An eastern redbud (Cercis canadensis) stands to each side of the path as you turn onto the porch, where again there is that loose Mediterranean formality evident at the street. Italian cypresses stand sentinel either side of the portal, but the pots on the porch (a comfortable twelve feet wide) contain not clipped boxwood or yew, but Harry Lauder’s walking stick (Corylus avellana ‘Contorta’). The floor is Mexican tile, a material repeated on the other side of the house in the private gardens.

Cécile Brunner roses create a partial ceiling over the outdoor dining room
‘Cécile Brunner’ roses create a partial ceiling over the outdoor dining room

Romantic Outdoor Rooms

The gardens to the rear and sides of the house, walled on one side, fenced from the fields on the other, form a sequence of romantic outdoor rooms, each with a delightful threshold. From the kitchen or dining room, you step out through french doors into a forty-foot-long courtyard with a ceiling of Cécile Brunner roses. The scale here is strikingly comfortable, somewhat oversized; you cannot help but sigh with pleasure as you cross into the out-of-doors. There are two distinct spaces: one open to the sky, the other covered with roses to provide summer shade for the dining table. Yet, it is intimate. The house and the garage wing shelter the courtyard on two sides. On a third side, opposite the house, is a series of grand columns, with cables strung over the courtyard to the house, to support the roses.

The seven-foot-tall columns, made of cast concrete and set on two-foot-tall cast concrete plinths, are part of a grand pergola that draws you away from the courtyard toward the swimming pool, then continues on the far side of the pool to the edge of the property. In spring, it is a long tunnel of purple wisteria (Wisteria sinensis). The petals fall on a flagstone floor, where white violets (Viola odorata) flowered before the wisteria. In summer, the vines create a tunnel of shade that makes exploring the garden more comfortable.

_RECORD SET_:
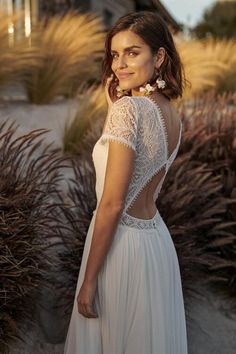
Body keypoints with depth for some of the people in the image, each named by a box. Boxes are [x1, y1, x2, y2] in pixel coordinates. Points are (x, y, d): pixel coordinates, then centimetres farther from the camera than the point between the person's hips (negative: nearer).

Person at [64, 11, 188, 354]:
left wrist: (89, 280, -16)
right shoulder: (172, 115, 4)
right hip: (158, 239, 8)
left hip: (122, 243, -8)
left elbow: (112, 204, -22)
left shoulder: (127, 109, -21)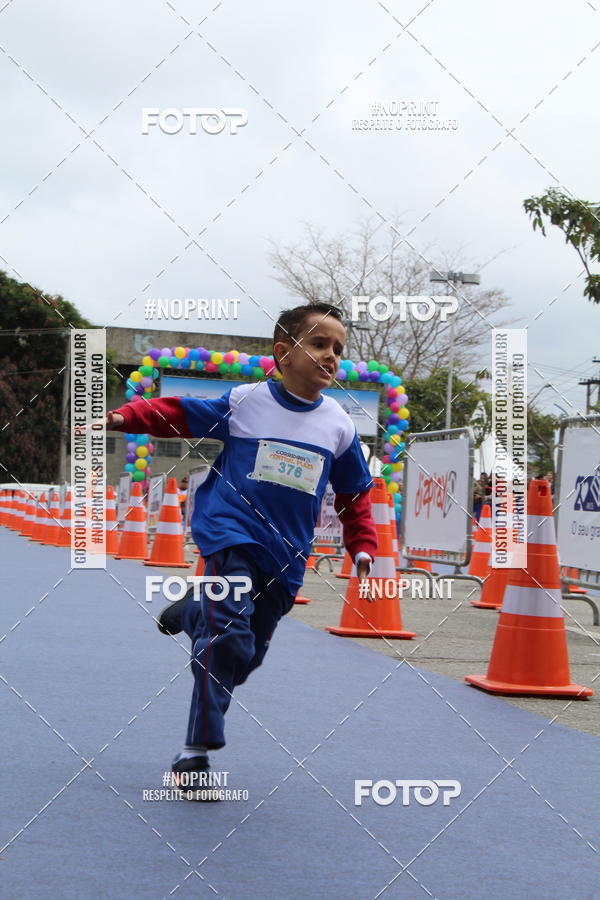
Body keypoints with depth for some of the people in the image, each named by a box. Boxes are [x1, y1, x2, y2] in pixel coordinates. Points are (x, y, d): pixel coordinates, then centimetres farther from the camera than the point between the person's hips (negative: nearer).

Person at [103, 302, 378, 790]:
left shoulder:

_TASKS TO PERFORM_:
- 1) In the garden description, set down the stretch from "The gardens to" through "support the roses." word for word.
- 2) Rewrite the paragraph of the garden description that begins "The seven-foot-tall columns" as a short bulleted list, keeping its main facts.
- 3) Carry the garden description forward from its final sentence, keeping its voice and subject.

_RESULTS OF THE TASKS_:
- 1)
The gardens to the rear and sides of the house, walled on one side, fenced from the fields on the other, form a sequence of romantic outdoor rooms, each with a delightful threshold. From the kitchen or dining room, you step out through french doors into a forty-foot-long courtyard with a ceiling of Cécile Brunner roses. The scale here is strikingly comfortable, somewhat oversized; you cannot help but sigh with pleasure as you cross into the out-of-doors. There are two distinct spaces: one open to the sky, the other covered with roses to provide summer shade for the dining table. Yet, it is intimate. The house and the garage wing shelter the courtyard on two sides. On a third side, opposite the house, is a series of grand columns, with cables strung over the courtyard to the house, to support the roses.

- 2)
- The columns are seven feet tall, made of cast concrete, and set on two-foot-tall cast concrete plinths.
- They belong to a grand pergola that leads from the courtyard toward the swimming pool and continues past the pool to the edge of the property.
- In spring, the pergola is a long tunnel of purple wisteria (Wisteria sinensis). Its petals fall on a flagstone floor where white violets (Viola odorata) bloomed before the wisteria.
- In summer, the vines form a tunnel of shade that makes exploring the garden more comfortable.

- 3)
A wisteria (Wisteria sinensis) tops the second section of the grand pergola, between the pool and the orchard and kitchen garden
A wisteria (Wisteria sinensis) tops the second section of the grand pergola, between the pool and the orchard and kitchen garden

For the swimming pool, David and his clients chose an elliptical shape, the softest form of geometry, and aligned it, not with the house or the pergola, but more informally to an old oak on the slope above. Further along, the axis is a borrowed view out through a wire mesh fence behind the oak to the horses in a neighboring pasture. Beyond the pool area, the pergola passes between honey-scented, heavy-headed mops of white crape myrtle (Lagerstroemia ‘Natchez’) and old roses. It ends at a large urn, where a subsidiary path leads into the kitchen garden and an orchard of peaches, figs, apricots, apples, pears, and plums. There, another arbor, designed as a garden’s work station, is hidden away in the side garden, with views of the vegetables, fruit on bending branches, and the open sky.

Retracing your steps to the main pergola, past the pool (surrounded by Mexican tile and pink flagstone), and back to the courtyard, you could continue the garden tour by taking one of the two short flights of steps off the courtyard up the garden bank. One set of stairs leads to an Italianate garden, a paved circle around a central fountain, the whole room bordered by Italian cypress and flowering cherry trees (Prunus serrulata). The splash of water from the fountain cools this space in summer.

The other steps from the courtyard lead to a rectangle of lawn, where there is shade at certain times of the day from cedars and oaks. From here you could slip out of the private garden, through the wooden gate in the wing wall, and set out on a trek along the creek. There is another world in the deep shade under the trees behind the olive orchard, where you might catch again the scent of the honeysuckle on the front fence.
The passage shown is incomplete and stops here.